From the outside, California is viewed as being an extremely liberal state. It’s a state that has been on the forefront of such liberal causes as the legalization of marijuana, same-sex marriage and abortion.
California is also home to the glitterati, the stars of film and television, the folks that conservatives love to denigrate as the Hollywood elite.
Yet for all this supposedly left-leaning liberalism, when it comes to the legalization of sports betting California remains steadfastly resistant.
On May 14, 2018, the United States Supreme Court overturned a ruling that previously prohibited sports betting in states other than Nevada. Naturally, among the leading sports betting sites, all eyes turned to California.
With its population of more than 40 million people and vast varieties of pro and college sports teams spread across the state, sports betting looked like it would be a natural for California. Yet more than two years after the courts opened the door and while traditionally conservative states such as Arkansas, Indiana and Tennessee have moved to legalize sports betting, California continues to drag its feet.
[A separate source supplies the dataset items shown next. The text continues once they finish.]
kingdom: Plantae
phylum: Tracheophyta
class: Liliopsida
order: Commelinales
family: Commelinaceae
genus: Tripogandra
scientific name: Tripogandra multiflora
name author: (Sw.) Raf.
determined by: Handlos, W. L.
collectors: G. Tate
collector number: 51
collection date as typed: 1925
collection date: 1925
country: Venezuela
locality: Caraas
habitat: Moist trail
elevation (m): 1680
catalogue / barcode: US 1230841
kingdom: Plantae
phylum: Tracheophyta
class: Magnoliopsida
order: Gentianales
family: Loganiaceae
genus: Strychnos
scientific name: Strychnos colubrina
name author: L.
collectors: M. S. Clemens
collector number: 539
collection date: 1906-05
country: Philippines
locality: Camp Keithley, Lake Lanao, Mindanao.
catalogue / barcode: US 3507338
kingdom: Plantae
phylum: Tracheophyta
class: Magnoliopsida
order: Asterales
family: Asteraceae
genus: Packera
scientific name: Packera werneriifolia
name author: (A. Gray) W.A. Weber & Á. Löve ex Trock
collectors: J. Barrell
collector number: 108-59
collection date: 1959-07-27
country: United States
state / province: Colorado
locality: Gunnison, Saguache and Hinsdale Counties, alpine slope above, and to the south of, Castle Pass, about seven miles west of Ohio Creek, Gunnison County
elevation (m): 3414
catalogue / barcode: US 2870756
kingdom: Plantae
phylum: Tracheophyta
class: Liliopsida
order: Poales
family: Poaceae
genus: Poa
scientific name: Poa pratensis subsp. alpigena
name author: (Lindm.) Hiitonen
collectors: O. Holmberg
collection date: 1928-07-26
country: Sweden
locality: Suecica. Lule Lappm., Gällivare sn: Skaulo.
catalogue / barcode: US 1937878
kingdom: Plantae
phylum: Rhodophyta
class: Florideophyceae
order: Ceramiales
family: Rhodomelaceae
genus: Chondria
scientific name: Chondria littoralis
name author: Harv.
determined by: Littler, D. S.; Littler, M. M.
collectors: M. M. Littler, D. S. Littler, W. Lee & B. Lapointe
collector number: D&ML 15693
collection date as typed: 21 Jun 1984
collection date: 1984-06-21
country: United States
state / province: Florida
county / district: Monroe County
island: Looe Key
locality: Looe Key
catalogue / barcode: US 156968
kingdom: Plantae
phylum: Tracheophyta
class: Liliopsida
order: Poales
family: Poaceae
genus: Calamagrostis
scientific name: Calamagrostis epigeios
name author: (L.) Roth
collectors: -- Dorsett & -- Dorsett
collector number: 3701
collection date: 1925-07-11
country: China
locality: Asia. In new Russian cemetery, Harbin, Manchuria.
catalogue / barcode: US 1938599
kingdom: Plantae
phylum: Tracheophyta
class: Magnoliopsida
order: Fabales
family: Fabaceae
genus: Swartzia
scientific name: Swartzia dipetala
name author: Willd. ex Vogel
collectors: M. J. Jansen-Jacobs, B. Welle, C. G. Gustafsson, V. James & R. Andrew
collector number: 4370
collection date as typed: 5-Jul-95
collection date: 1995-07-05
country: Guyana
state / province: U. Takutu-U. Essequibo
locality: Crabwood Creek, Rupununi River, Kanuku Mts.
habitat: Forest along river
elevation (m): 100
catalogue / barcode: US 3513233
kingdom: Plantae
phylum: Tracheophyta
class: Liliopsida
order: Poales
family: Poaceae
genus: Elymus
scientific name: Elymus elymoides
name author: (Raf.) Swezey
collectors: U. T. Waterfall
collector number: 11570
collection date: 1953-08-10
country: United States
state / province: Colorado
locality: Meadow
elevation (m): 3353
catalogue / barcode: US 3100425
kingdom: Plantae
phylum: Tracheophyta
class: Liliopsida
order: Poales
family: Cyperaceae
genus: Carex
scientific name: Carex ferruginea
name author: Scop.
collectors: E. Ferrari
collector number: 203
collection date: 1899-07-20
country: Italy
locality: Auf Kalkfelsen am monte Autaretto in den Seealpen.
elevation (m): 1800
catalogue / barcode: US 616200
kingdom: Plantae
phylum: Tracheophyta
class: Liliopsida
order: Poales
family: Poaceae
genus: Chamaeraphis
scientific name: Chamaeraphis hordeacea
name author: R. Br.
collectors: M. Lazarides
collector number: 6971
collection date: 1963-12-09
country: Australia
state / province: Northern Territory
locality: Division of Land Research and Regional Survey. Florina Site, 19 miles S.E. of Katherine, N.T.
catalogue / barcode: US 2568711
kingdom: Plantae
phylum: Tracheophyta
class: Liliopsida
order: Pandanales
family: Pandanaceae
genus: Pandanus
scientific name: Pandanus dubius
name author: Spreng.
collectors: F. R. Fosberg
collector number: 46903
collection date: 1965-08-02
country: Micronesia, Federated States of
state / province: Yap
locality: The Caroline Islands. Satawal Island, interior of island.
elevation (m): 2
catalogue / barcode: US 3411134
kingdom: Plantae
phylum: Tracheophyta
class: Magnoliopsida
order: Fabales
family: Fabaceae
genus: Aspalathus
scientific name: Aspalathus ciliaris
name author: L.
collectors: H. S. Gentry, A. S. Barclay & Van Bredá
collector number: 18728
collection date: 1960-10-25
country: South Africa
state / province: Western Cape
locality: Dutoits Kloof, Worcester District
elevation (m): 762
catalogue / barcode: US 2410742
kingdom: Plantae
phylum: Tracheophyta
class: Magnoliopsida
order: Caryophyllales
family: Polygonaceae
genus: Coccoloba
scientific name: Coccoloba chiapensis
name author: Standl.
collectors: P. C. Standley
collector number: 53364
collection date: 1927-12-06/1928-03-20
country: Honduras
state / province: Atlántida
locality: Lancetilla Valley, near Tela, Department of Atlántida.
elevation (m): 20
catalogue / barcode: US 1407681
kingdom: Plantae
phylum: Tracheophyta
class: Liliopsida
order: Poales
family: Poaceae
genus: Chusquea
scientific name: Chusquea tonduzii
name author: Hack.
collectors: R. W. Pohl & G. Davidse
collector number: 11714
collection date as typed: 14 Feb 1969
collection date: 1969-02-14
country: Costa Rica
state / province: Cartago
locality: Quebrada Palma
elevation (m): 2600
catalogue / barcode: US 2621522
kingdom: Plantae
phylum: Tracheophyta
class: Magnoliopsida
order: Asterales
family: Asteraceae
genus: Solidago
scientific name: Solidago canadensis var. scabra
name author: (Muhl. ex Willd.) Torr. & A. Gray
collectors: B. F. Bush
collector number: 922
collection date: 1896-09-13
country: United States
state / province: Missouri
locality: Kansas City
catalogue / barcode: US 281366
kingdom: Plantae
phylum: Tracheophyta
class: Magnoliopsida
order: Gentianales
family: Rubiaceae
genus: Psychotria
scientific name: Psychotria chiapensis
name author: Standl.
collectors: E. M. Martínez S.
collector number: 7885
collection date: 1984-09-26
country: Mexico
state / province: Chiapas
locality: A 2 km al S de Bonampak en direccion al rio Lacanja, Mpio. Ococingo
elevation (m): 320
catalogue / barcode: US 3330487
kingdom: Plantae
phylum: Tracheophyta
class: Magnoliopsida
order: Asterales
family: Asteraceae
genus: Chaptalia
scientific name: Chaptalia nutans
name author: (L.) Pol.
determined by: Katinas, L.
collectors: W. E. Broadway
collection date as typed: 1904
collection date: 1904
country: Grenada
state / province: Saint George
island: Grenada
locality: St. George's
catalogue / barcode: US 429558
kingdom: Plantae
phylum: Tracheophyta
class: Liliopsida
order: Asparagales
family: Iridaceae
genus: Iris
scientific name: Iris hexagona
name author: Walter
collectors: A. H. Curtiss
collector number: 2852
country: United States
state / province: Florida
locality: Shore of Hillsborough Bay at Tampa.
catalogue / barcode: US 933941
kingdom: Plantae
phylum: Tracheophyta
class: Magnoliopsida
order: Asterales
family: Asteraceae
Sports betting in the form of horse racing has long been a staple of the California landscape and remains a popular betting option. Extending wagering to other sports would seem a natural transition but it continues to be met with resistance.
A Political Battleground
Two rival factions are fighting each other over the implementation of sports betting in the state and that’s the main reason that the shackles are being kept on legalization of wagering on sports in California.
“The bottom line in California is that too many stakeholders in the state’s gambling industry have too many existing high-stakes conflicts to allow sports betting to move forward,” Chris Grove, a gambling industry analyst and partner with Eilers and Krejcik Gaming, told the Los Angeles Times. “In many ways, sports betting is a footnote for tribal and commercial gambling interests in the larger conversation around gambling in California.”
Currently, all casino gambling in the state is controlled by Native tribes. California currently has 69 Native American casinos that host some 70,000 slot machines and more than two thousand table games.
An initiative that is supported by 25 Native American tribes who control those casinos is seeking to limit sports betting to physical casinos and racetracks. This measure also wants to place a ban on all online gambling within the state of California. That would prove to be a devastating blow to potential revenue generation from sports betting.
In New Jersey, for example, over 80 percent of all wagers placed on sports are done so online. Industry experts are projecting that if online wagering is factored into the equation, sports betting in California could be worth $2.5 billion per year.
On the other side of this issue are owners of card rooms that are spread across the state. This group is supportive of online sports betting and naturally wants to get a piece of that action connected to their facilities.
Latest Bill Fails
The most recent bid to legalize sports betting, a bill proposed by state Sen. Bill Dodd (D-Napa) that would have put a referendum on sports betting on the November election ballot, was shelved in June when Dodd realized there wasn’t enough time left to push the initiative through in time for inclusion in 2020.
“Given the deadlines for getting a measure on the November ballot and the impact of COVID-19 on the public’s ability to weigh in, we were not able to get the bill across the finish line this year,” Dodd said in a statement. “It remains important that we lift this widespread practice out of the shadows to make it safer and to generate money for the people of California.”
Members of Gov. Gavin Newsom’s staff sought to broker a compromise on the matter but also ran out of time.
The Native tribes, already angered by the presence of the card rooms within the state, believe that the allowance of online gambling would further siphon business away from their brick and mortar retail casinos.
The next hope for California is that the state can get the issue on the ballot in time for the 2022 midterm elections. That means at minimum, legalized sports betting is still at least two years away from being a reality in the Golden State.